Pleine collaboration 

Joint le lendemain, Pierre-Luc Leblanc a assuré qu’il collaborerait avec les EVQ en leur fournissant tous les documents demandés, dont certains auraient même déjà été envoyés, a-t-il affirmé. « On n’a vraiment rien à se reprocher, mais c’est un abattoir de proximité multiespèces qu’on a ouvert, il y a un an et demi, et on a encore des défis. Ce n’est pas parfait », a-t-il expliqué. 

Selon lui, son entreprise tient un registre prouvant la provenance des oiseaux abattus, étant déjà tenue de rendre des comptes au ministère de l’Agriculture, des Pêcheries et de l’Alimentation du Québec à cet égard, a-t-il souligné. D’ailleurs, M. Leblanc estime que les EVQ n’auront pas besoin de faire enquête et que la situation pourra être réglée rapidement. 

Benoît Fontaine

Une surveillance difficile à faire

Ce type de demande d’enquête sur de possibles productions de poulet hors quota est peu fréquente, précise Benoît Fontaine, l’actuel président des EVQ, qui évoque environ un cas en moyenne tous les deux ans.

C’est assez difficile pour les EVQ de faire une surveillance à la grandeur du Québec, mais on s’apprête à remettre sur la route un inspecteur à temps plein. On a quand même beaucoup de gens sur le terrain, mais aucun n’est spécifiquement attitré aux tâches d’inspection.
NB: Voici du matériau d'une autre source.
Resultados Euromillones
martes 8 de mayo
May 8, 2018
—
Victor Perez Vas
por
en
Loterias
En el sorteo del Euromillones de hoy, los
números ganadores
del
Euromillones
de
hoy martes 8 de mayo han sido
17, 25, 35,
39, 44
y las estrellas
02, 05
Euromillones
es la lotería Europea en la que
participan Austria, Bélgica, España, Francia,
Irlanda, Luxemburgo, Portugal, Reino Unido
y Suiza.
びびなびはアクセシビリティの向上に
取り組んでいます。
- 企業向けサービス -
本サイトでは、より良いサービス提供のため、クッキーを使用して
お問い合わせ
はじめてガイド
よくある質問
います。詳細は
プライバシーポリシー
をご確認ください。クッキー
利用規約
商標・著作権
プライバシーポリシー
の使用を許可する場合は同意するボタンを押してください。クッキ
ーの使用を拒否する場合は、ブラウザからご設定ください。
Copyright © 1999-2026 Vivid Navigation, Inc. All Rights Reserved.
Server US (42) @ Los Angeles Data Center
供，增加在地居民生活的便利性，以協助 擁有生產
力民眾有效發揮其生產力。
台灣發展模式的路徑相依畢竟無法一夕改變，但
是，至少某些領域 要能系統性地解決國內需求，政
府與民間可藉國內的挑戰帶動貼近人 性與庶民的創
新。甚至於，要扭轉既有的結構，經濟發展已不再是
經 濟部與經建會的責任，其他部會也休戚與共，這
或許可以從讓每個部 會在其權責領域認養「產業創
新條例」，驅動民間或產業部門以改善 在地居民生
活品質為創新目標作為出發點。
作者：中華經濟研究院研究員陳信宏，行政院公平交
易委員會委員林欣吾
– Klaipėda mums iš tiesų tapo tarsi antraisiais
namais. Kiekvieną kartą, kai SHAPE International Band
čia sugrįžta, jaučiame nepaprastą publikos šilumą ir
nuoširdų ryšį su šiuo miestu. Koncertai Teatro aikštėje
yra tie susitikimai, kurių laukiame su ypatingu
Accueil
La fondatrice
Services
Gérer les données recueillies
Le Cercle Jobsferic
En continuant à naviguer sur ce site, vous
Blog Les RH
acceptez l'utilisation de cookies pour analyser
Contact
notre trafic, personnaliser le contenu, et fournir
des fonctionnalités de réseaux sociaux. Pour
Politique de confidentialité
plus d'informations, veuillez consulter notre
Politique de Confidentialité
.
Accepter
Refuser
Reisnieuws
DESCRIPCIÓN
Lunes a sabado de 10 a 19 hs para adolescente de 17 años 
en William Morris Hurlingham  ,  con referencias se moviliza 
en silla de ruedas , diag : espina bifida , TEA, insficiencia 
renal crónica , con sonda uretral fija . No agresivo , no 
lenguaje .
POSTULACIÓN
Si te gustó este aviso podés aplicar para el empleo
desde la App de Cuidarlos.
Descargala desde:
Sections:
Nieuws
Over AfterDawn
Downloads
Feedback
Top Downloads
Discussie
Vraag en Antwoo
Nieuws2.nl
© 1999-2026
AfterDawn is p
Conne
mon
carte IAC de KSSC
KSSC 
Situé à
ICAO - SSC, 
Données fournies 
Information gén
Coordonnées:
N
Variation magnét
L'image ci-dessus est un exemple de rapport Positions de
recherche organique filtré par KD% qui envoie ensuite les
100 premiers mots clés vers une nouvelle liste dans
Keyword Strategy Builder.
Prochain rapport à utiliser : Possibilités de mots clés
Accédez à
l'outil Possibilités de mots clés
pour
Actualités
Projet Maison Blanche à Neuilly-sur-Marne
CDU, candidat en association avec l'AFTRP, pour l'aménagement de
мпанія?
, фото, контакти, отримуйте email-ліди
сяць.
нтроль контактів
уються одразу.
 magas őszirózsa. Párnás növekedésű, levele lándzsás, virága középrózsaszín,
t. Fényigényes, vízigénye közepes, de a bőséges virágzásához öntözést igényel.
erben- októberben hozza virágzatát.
Ça fonctionne [jusqu’ici] surtout par dénonciation, anonyme ou non.

Benoît Fontaine, président actuel des EVQ

S’il est fort probable que de petits volumes de poulet puissent néanmoins être abattus à l’insu des EVQ, le président admet que ce genre de situation crée « un effritement dans le système » en plus d’enlever « du lustre à l’organisation ». 

Selon la Convention de mise en marché du poulet, les renseignements relatifs aux abattages de poulet doivent obligatoirement être transmis aux EVQ. Ceux-ci utilisent ces renseignements pour prélever une contribution, mais également pour s’assurer que les limites de quota des producteurs et les volumes d’abattage autorisés des transformateurs sont respectés en vertu du cadre établi à la fois par le système de gestion de l’offre, le Plan conjoint et la Convention de mise en marché du poulet.

Quant à savoir quels avantages peuvent tirer les transformateurs ou producteurs qui ne déclarent pas leurs ventes ou leurs achats, M. Fontaine énumère plusieurs possibilités, « dont celle de ne pas avoir à payer de prélevé [aux EVQ] ou de pouvoir produire du poulet sans payer les frais de location ou d’achat du quota ».